Exactly reproduce each of the entries shown below.

-- RECORDED DATA follows --

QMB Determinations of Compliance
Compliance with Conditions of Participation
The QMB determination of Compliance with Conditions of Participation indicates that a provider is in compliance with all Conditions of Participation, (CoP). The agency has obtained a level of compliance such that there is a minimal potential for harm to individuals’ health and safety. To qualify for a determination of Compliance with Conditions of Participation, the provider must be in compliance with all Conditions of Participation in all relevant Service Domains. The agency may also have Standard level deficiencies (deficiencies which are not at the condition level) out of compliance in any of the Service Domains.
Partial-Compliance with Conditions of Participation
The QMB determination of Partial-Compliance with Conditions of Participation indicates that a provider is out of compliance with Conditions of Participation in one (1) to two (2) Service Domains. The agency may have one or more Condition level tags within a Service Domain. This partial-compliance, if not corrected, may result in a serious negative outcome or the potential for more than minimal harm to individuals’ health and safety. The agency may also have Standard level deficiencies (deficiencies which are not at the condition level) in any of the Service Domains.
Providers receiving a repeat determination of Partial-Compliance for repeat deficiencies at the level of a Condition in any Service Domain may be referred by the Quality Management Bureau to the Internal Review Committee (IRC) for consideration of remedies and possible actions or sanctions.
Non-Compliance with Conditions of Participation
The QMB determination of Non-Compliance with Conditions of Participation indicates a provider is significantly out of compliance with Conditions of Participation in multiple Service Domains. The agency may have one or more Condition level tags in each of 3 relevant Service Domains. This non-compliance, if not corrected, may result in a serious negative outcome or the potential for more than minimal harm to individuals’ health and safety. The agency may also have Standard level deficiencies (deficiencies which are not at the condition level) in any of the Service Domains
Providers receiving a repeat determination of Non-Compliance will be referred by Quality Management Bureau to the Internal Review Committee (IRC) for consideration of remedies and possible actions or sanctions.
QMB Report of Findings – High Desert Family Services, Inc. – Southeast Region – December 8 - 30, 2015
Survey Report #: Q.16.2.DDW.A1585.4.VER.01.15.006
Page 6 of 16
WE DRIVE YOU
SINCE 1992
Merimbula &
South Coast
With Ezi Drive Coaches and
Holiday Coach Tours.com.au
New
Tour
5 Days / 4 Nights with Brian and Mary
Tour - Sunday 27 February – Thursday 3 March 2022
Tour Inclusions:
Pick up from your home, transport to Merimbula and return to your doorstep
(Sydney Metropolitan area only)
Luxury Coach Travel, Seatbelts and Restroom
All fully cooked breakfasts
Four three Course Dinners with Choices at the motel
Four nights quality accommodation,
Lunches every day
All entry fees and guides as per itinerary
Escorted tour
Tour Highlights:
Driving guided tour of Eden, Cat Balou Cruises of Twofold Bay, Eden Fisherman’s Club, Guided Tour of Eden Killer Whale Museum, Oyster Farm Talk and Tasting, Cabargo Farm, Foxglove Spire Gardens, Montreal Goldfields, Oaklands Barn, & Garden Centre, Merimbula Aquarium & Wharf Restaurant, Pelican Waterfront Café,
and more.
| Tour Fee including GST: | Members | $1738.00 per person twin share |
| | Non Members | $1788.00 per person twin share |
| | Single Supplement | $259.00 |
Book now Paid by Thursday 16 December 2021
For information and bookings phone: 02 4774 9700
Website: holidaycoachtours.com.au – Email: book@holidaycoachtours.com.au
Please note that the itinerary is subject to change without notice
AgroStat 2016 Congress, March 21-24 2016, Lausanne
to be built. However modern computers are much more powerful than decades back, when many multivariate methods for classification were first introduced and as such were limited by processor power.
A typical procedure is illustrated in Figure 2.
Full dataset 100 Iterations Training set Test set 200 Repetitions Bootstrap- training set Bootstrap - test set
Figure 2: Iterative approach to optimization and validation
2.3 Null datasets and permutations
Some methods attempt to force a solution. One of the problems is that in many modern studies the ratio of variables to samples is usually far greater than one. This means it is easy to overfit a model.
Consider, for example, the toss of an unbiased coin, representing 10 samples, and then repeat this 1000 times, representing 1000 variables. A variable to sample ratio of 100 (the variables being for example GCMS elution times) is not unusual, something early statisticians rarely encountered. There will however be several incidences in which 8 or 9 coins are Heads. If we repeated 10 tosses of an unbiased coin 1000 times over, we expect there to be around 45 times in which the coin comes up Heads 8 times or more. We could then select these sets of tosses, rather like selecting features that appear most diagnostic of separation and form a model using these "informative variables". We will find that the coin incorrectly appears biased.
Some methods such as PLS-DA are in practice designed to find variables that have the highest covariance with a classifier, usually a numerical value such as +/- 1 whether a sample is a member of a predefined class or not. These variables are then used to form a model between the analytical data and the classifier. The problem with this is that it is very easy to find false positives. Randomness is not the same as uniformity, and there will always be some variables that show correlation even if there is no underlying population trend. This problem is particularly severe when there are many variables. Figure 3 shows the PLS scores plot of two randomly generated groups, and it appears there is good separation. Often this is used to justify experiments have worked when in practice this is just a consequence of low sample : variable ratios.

-- RECORDED DATA concluded --

RESULT.
QMB Determinations of Compliance
Compliance with Conditions of Participation
The QMB determination of Compliance with Conditions of Participation indicates that a provider is in compliance with all Conditions of Participation, (CoP). The agency has obtained a level of compliance such that there is a minimal potential for harm to individuals’ health and safety. To qualify for a determination of Compliance with Conditions of Participation, the provider must be in compliance with all Conditions of Participation in all relevant Service Domains. The agency may also have Standard level deficiencies (deficiencies which are not at the condition level) out of compliance in any of the Service Domains.
Partial-Compliance with Conditions of Participation
The QMB determination of Partial-Compliance with Conditions of Participation indicates that a provider is out of compliance with Conditions of Participation in one (1) to two (2) Service Domains. The agency may have one or more Condition level tags within a Service Domain. This partial-compliance, if not corrected, may result in a serious negative outcome or the potential for more than minimal harm to individuals’ health and safety. The agency may also have Standard level deficiencies (deficiencies which are not at the condition level) in any of the Service Domains.
Providers receiving a repeat determination of Partial-Compliance for repeat deficiencies at the level of a Condition in any Service Domain may be referred by the Quality Management Bureau to the Internal Review Committee (IRC) for consideration of remedies and possible actions or sanctions.
Non-Compliance with Conditions of Participation
The QMB determination of Non-Compliance with Conditions of Participation indicates a provider is significantly out of compliance with Conditions of Participation in multiple Service Domains. The agency may have one or more Condition level tags in each of 3 relevant Service Domains. This non-compliance, if not corrected, may result in a serious negative outcome or the potential for more than minimal harm to individuals’ health and safety. The agency may also have Standard level deficiencies (deficiencies which are not at the condition level) in any of the Service Domains
Providers receiving a repeat determination of Non-Compliance will be referred by Quality Management Bureau to the Internal Review Committee (IRC) for consideration of remedies and possible actions or sanctions.
QMB Report of Findings – High Desert Family Services, Inc. – Southeast Region – December 8 - 30, 2015
Survey Report #: Q.16.2.DDW.A1585.4.VER.01.15.006
Page 6 of 16
WE DRIVE YOU
SINCE 1992
Merimbula &
South Coast
With Ezi Drive Coaches and
Holiday Coach Tours.com.au
New
Tour
5 Days / 4 Nights with Brian and Mary
Tour - Sunday 27 February – Thursday 3 March 2022
Tour Inclusions:
Pick up from your home, transport to Merimbula and return to your doorstep
(Sydney Metropolitan area only)
Luxury Coach Travel, Seatbelts and Restroom
All fully cooked breakfasts
Four three Course Dinners with Choices at the motel
Four nights quality accommodation,
Lunches every day
All entry fees and guides as per itinerary
Escorted tour
Tour Highlights:
Driving guided tour of Eden, Cat Balou Cruises of Twofold Bay, Eden Fisherman’s Club, Guided Tour of Eden Killer Whale Museum, Oyster Farm Talk and Tasting, Cabargo Farm, Foxglove Spire Gardens, Montreal Goldfields, Oaklands Barn, & Garden Centre, Merimbula Aquarium & Wharf Restaurant, Pelican Waterfront Café,
and more.
| Tour Fee including GST: | Members | $1738.00 per person twin share |
| | Non Members | $1788.00 per person twin share |
| | Single Supplement | $259.00 |
Book now Paid by Thursday 16 December 2021
For information and bookings phone: 02 4774 9700
Website: holidaycoachtours.com.au – Email: book@holidaycoachtours.com.au
Please note that the itinerary is subject to change without notice
AgroStat 2016 Congress, March 21-24 2016, Lausanne
to be built. However modern computers are much more powerful than decades back, when many multivariate methods for classification were first introduced and as such were limited by processor power.
A typical procedure is illustrated in Figure 2.
Full dataset 100 Iterations Training set Test set 200 Repetitions Bootstrap- training set Bootstrap - test set
Figure 2: Iterative approach to optimization and validation
2.3 Null datasets and permutations
Some methods attempt to force a solution. One of the problems is that in many modern studies the ratio of variables to samples is usually far greater than one. This means it is easy to overfit a model.
Consider, for example, the toss of an unbiased coin, representing 10 samples, and then repeat this 1000 times, representing 1000 variables. A variable to sample ratio of 100 (the variables being for example GCMS elution times) is not unusual, something early statisticians rarely encountered. There will however be several incidences in which 8 or 9 coins are Heads. If we repeated 10 tosses of an unbiased coin 1000 times over, we expect there to be around 45 times in which the coin comes up Heads 8 times or more. We could then select these sets of tosses, rather like selecting features that appear most diagnostic of separation and form a model using these "informative variables". We will find that the coin incorrectly appears biased.
Some methods such as PLS-DA are in practice designed to find variables that have the highest covariance with a classifier, usually a numerical value such as +/- 1 whether a sample is a member of a predefined class or not. These variables are then used to form a model between the analytical data and the classifier. The problem with this is that it is very easy to find false positives. Randomness is not the same as uniformity, and there will always be some variables that show correlation even if there is no underlying population trend. This problem is particularly severe when there are many variables. Figure 3 shows the PLS scores plot of two randomly generated groups, and it appears there is good separation. Often this is used to justify experiments have worked when in practice this is just a consequence of low sample : variable ratios.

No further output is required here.